Кардинал неожиданно расхохотался, отчего лицо его прояснилось, расцвело, будто солнце с лучами — морщинками смеха.
— А ты взрослеешь, юная принцесса, — протянул он с улыбкой, глядя вроде и на неё, а словно сквозь. — Всё верно, всё верно, — тихо пробормотал про себя, опуская голову, задумавшись о чём-то, и по привычке левой рукой опираясь о выставленное вперёд колено. Девушка знала, что Его Преосвященство мучают порой сильные боли в коленях, но он, вместо того, чтобы либо магически, либо лекарским образом излечить себя, стоически терпит, отмахивается от назойливых сердобольцев из своего окружения, отвечая, что Единый ради детей своих и большую боль терпел, не то что больные колени, то бишь, раз он даёт такое испытание, значит уверен в том, что человек с ним справится. — Спустился как-то Единый к умирающему в пустыне человеку и спрашивает: «Что ты жаждешь? Проси — чем-то одним могу тебя наделить. Но помни: в конце концов свой путь ты должен пройти сам». Человек помолчал, перебирая варианты от стакана воды до прекраснейшей из женщин, вздохнул и ответил: «Дай мне любви». Единый исполнил его желание, и тот встал и пошёл, — святой отец внимательно посмотрел на Меньи. — Знаете, отчего человек встал и пошёл?
— Потому что любовь придаёт силу? — неуверенно ответил Меньи.
— Это правда, — перевёл взгляд на Руфию.
— Возможно он вспомнил о своей девушке — женщине… — начала словно бы размышлять принцесса, следя за кардиналом, заметила еле уловимый кивок, обычно означавший одобрение. — Либо чувство, что вдохнул в него Единый, обновило любовь, затёртую трудной дорогой, изобилием песка, забивающим глаза, уши, нос, изматывающим солнцем. А тут наносное исчезло, открывая окно к любимой, ждущей его, к ребёнку, ещё не зачатому, но целые караваны любви к которому уже собраны и не растрачены, — она говорила всё уверенней и твёрже, а Его Преосвященство, откинувшись на спинку скамейки, полуприкрыв глаза, с видимым удовольствием слушал её.
— А также о родителях, — порывисто дополнил Меньи.

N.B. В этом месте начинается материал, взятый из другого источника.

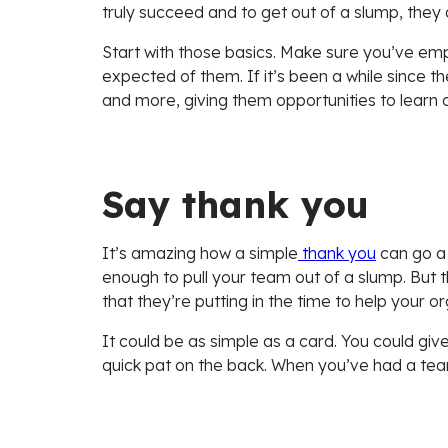
truly succeed and to get out of a slump, they 
Start with those basics. Make sure you’ve em
expected of them. If it’s been a while since 
and more, giving them opportunities to learn 
Say thank you
It’s amazing how a simple
thank you
can go a 
enough to pull your team out of a slump. But t
that they’re putting in the time to help your o
It could be as simple as a card. You could gi
quick pat on the back. When you’ve had a team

— Что? — недоумённо обернулась, сбитая с мысли, Руфия.
— Ну… — замялся тот. — Он мог вспомнить и о родителях, которые ждут его, своего сына, и его смерть или исчезновение могут стать неподъёмным грузом для пожилых людей.
— Да, — подтвердила принцесса, — он понимает, что не имеет права оставаться здесь, посреди пустыни, напоённый родительской любовью, ибо может так сложиться, что на его совести будет грех родительской смерти. — Руфия задумчиво посмотрела на святого отца. — Любовь — это очень много того, что вокруг, к чему ты относился с любовью, и что отвечает тебе взаимностью. Это и друзья, которым не будет тебя хватать, и вскормлённое ещё щенком животное, и сад, поливаемый твоей рукой, и книги, лежащие в определённом порядке, и люди, своим дыханием наполняющие жизнь… Да?

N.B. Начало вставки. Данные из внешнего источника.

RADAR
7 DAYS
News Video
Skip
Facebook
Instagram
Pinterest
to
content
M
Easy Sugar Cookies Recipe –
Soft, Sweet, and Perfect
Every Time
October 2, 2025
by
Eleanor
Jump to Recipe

— Конечно, — согласно кивнул святой отец и неторопливо выпрямился, вновь вытягивая вперёд левое колено. — Человек просто ощутил всю любовь Единого, и осознание этого заставило его подняться и идти, дабы оправдать её. — Святой отец встал и двинулся к выходу. — Чуть опоздаю на службу…

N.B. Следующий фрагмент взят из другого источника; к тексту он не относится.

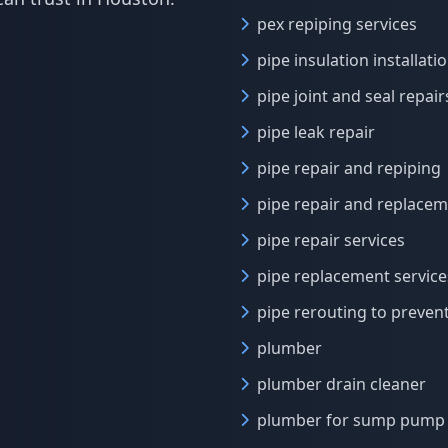
pex repiping services
pipe insulation installati
pipe joint and seal repair
pipe leak repair
pipe repair and repiping
pipe repair and replace
pipe repair services
pipe replacement service
pipe rerouting to preven
plumber
plumber drain cleaner
plumber for sump pump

Руфия и Меньи пристроились сзади — теперь им нужно было во чтобы то ни стало также посетить службу.
Когда до дверей оставалось локтей десять, она резко распахнулась и чуть ли не кубарем ввалился кто-то. Споткнулся, скатился по ступенькам, шмякнулся головой, оставляя неприятный бурый след.
— Меньи, ты здесь?! — воскликнул панически паренёк, приподнимая разбитую голову от камня, и Руфия узнала одного из младших товарищей её, назовём так, кавалера.
— Здесь, — бросились к нему РоГичи и Руфия, аккуратно обгоняя на неширокой, выложенной камнем дорожке кардинала. — Что случилось?
Вид мальчишки был ужасен: левый, повёрнутый к ним глаз являлся одним сплошным синяком, щёлочка второго тоже вряд ли давала хороший обзор. Он вдруг всхлипнул.
— Они всех убивают… Отца…
— Кто? — послышался встревоженный голос кардинала.
— Кто это? — насторожился парень. — Меньи, — он нащупал руку товарища. — Её Высочество не с тобой? — окружающие как-то сразу промолчали, а Руфия без особых эмоций, но нахмурившись, подумала о том, что она здесь, а возможно и не одна, знает наверное весь дворец. А мальчишка, не услышав ответ, торопливо затараторил, и то, что она слышала, загнало её в ступор своей… своей невозможностью.